*** RECORDS FOR THE TASK ***

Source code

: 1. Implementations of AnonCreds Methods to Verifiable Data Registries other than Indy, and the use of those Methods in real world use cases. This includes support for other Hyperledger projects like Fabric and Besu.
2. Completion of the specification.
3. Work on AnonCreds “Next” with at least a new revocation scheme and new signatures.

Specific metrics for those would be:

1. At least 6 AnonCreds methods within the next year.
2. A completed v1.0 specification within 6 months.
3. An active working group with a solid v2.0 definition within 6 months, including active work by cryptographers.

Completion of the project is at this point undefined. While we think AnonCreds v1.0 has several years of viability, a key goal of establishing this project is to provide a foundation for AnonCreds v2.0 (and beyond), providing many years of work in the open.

*** End of RECORDS FOR THE TASK ***

*ACTIVITY:* Where in the records does the word "Completion" appear? Copy each line that holds it.

*OUTPUT FOR THIS EXERCISE:*
2. Completion of the specification.
Completion of the project is at this point undefined. While we think AnonCreds v1.0 has several years of viability, a key goal of establishing this project is to provide a foundation for AnonCreds v2.0 (and beyond), providing many years of work in the open.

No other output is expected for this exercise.